─── EXTRACT

When you work in the “helping professions,” you
often hear people describe their loved ones. They
sometimes let you know how much their loved ones
mean to them and some of the wonderful things
they’ve done.
But the truth is that people often see their loved
ones as problems. They see their loved ones as
causing many of the difficulties that occur in
their life.
And the thing that marks people who are doomed to
struggle with their loved ones is the exaggeration
of their faults. I recall the surprise I
experienced when I met the spouse of clients while
doing counseling.
“So this is Jack the Ripper?” I wondered, when a
perfectly reasonable man would appear with his
wife at the counseling sessions. I had been
hearing him described by his wife for five months,
and what I experienced with him was vastly
different than the person I had heard about.
This tendency to exaggerate is particularly common
with parents. Parents often believe that their
kids have serious troubles, are incorrigible, or
will never make it in the real world.
Sometimes they’re right, but most of the time
they’re just afraid.
Parents have a lot riding on the outcome of their
kids’ development. There may be no closer or more
intimate reflection of who you are than when you
look at your kids. And parents feel the pressure
of their own failure when their kids perform
“badly.”
The problems often don’t start when kids have
struggles in their performance. The problems start
when parents exaggerate their problems and
completely overreact to them. They start when a
parents’ fear overpowers their sense of reason and
patience.
You see, the development of a young person is a
process that demands a great deal of patience from
parents.

──────
─── DATA UNDER STUDY

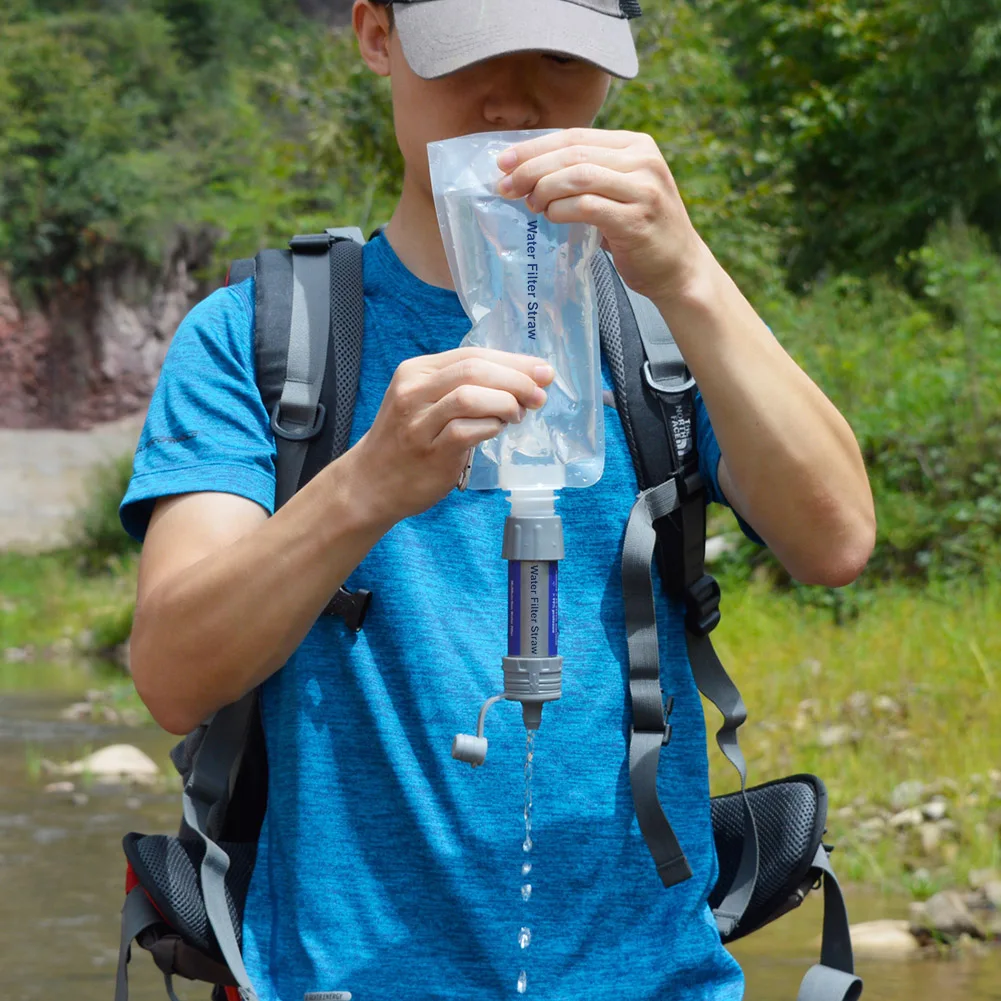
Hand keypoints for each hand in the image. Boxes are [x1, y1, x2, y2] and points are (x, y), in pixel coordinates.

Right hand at [351, 347, 553, 524]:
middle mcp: (414, 391)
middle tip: (539, 394)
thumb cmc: (407, 441)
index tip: (543, 371)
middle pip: (474, 370)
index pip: (472, 354)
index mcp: (416, 371)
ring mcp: (419, 422)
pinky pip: (468, 431)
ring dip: (505, 402)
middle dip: (516, 379)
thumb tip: (522, 381)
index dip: (513, 361)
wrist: (371, 483)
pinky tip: (497, 430)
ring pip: (470, 396)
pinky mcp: (430, 451)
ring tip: (517, 415)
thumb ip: (464, 387)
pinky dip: (491, 427)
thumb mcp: (425, 401)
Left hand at [496, 128, 710, 304]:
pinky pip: (587, 207)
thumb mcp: (619, 190)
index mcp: (637, 145)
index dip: (535, 147)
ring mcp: (643, 190)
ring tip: (529, 204)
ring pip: (578, 176)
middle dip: (531, 168)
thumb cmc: (641, 231)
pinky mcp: (636, 220)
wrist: (680, 269)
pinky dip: (561, 211)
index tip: (504, 161)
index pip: (575, 137)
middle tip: (505, 185)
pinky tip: (550, 217)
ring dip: (544, 189)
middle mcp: (643, 161)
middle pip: (573, 154)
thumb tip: (529, 171)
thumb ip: (588, 174)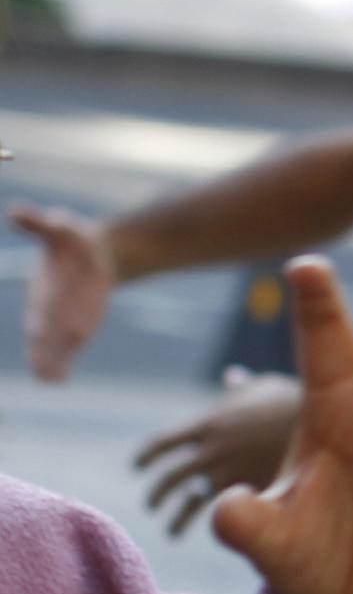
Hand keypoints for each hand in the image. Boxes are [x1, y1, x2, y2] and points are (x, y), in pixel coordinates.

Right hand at [10, 202, 115, 380]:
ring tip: (51, 382)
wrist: (96, 253)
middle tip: (43, 372)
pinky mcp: (76, 328)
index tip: (38, 335)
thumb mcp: (60, 227)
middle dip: (44, 352)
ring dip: (52, 364)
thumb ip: (40, 223)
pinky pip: (67, 349)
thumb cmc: (73, 239)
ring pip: (54, 348)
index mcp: (43, 290)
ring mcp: (60, 323)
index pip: (39, 309)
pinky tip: (59, 381)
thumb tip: (15, 211)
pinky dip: (63, 363)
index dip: (41, 322)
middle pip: (45, 336)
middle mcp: (47, 311)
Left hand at [136, 369, 301, 536]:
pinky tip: (218, 531)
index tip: (137, 467)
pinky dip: (217, 524)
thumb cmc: (297, 401)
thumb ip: (242, 388)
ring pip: (191, 503)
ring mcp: (230, 474)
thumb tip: (231, 378)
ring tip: (172, 533)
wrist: (330, 423)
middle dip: (156, 495)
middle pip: (170, 478)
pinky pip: (224, 514)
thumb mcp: (266, 386)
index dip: (146, 456)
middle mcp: (211, 451)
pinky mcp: (252, 494)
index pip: (161, 444)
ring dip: (176, 521)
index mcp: (208, 423)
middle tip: (151, 505)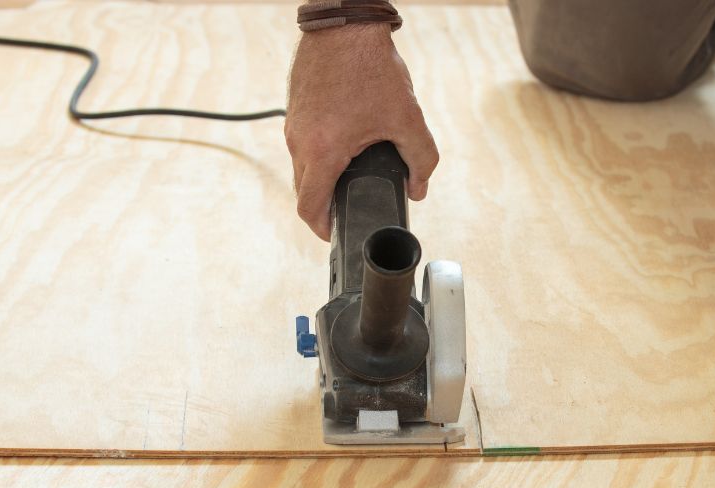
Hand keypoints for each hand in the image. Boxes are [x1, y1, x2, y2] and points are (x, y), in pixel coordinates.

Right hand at [285, 24, 438, 240]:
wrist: (345, 25)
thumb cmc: (369, 66)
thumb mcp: (407, 118)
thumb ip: (421, 160)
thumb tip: (419, 188)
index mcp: (323, 151)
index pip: (310, 208)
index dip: (322, 230)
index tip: (335, 234)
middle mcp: (300, 141)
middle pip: (304, 192)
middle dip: (325, 207)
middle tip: (348, 211)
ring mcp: (293, 126)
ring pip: (302, 169)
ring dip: (322, 180)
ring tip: (350, 179)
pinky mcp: (295, 111)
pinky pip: (303, 146)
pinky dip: (319, 156)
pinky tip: (345, 148)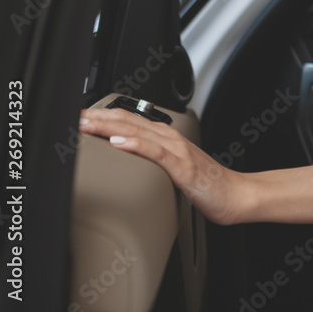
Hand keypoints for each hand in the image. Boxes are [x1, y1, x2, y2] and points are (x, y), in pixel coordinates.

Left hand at [80, 108, 248, 224]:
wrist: (237, 195)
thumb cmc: (210, 186)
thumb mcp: (177, 170)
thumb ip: (156, 160)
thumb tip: (133, 158)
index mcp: (169, 139)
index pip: (131, 120)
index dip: (104, 115)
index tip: (80, 116)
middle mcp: (173, 140)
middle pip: (131, 121)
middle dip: (101, 117)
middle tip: (75, 115)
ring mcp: (178, 152)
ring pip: (140, 133)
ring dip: (111, 127)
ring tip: (88, 124)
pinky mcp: (183, 168)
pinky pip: (157, 154)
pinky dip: (137, 146)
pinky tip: (120, 142)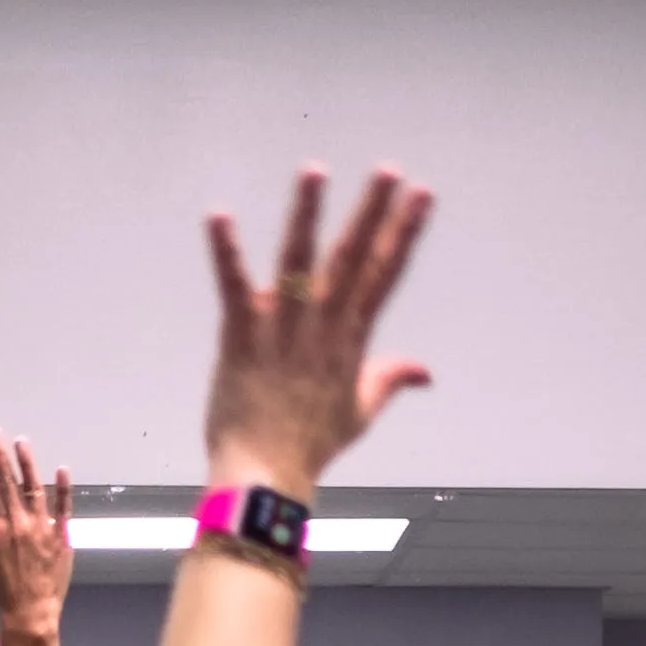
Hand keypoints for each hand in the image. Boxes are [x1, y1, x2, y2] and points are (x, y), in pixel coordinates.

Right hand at [0, 423, 76, 643]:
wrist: (31, 612)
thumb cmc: (12, 589)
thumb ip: (2, 532)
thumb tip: (3, 514)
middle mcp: (18, 525)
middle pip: (6, 484)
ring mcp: (41, 529)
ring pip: (32, 489)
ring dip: (26, 464)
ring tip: (20, 442)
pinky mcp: (61, 537)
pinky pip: (64, 509)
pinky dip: (63, 489)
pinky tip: (61, 469)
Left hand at [196, 168, 435, 493]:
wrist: (265, 475)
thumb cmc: (310, 445)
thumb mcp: (360, 412)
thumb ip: (391, 380)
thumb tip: (426, 372)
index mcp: (351, 338)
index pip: (384, 273)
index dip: (404, 232)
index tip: (423, 194)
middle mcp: (323, 326)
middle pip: (352, 259)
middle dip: (372, 212)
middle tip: (390, 170)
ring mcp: (283, 329)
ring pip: (299, 262)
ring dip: (307, 215)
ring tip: (315, 171)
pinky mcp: (241, 336)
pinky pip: (233, 287)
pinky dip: (225, 252)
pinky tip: (218, 215)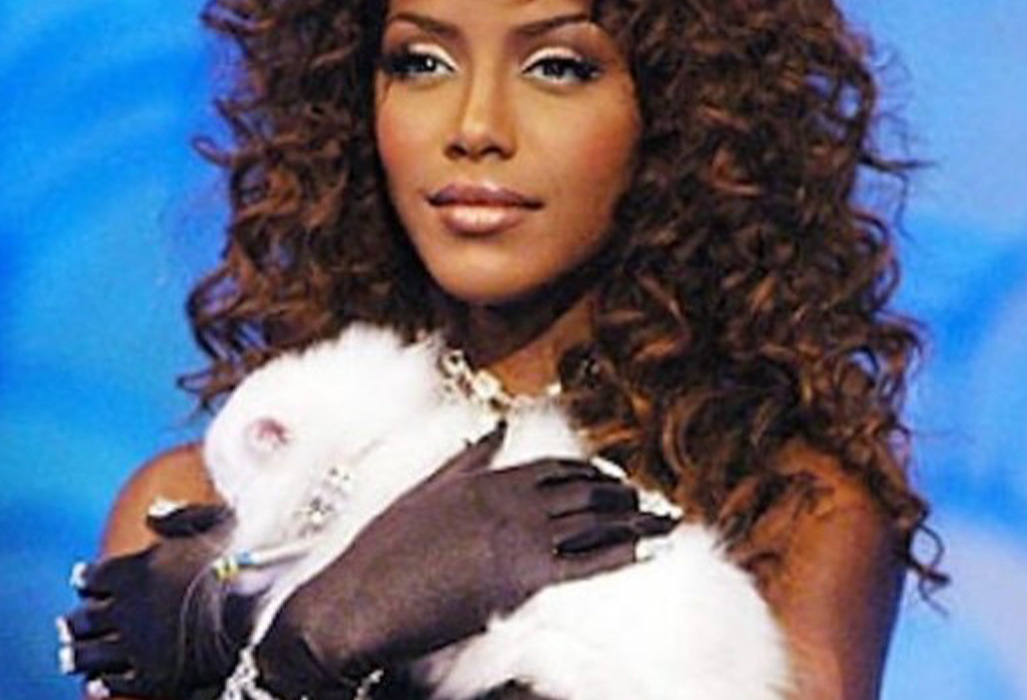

──────

**ASSIGNMENT 1**
Answer these about the passage on exaggerating loved ones' faults:
(a) For how many months had the wife described her husband before he came to the sessions?
(b) Which group is the tendency to exaggerate said to be particularly common with?
(c) What does the development of a young person demand from parents?
**ASSIGNMENT 2**
Rewrite the stretch of the passage on exaggerating loved ones' faults from "And the thing" through "doing counseling.", changing "surprise" to "astonishment".
Work only from the passage on exaggerating loved ones' faults.

**EXERCISE RESPONSE 1**
(a) Five months.
(b) Parents.
(c) A great deal of patience.

**EXERCISE RESPONSE 2**
And the thing that marks people who are doomed to
struggle with their loved ones is the exaggeration
of their faults. I recall the astonishment I
experienced when I met the spouse of clients while
doing counseling.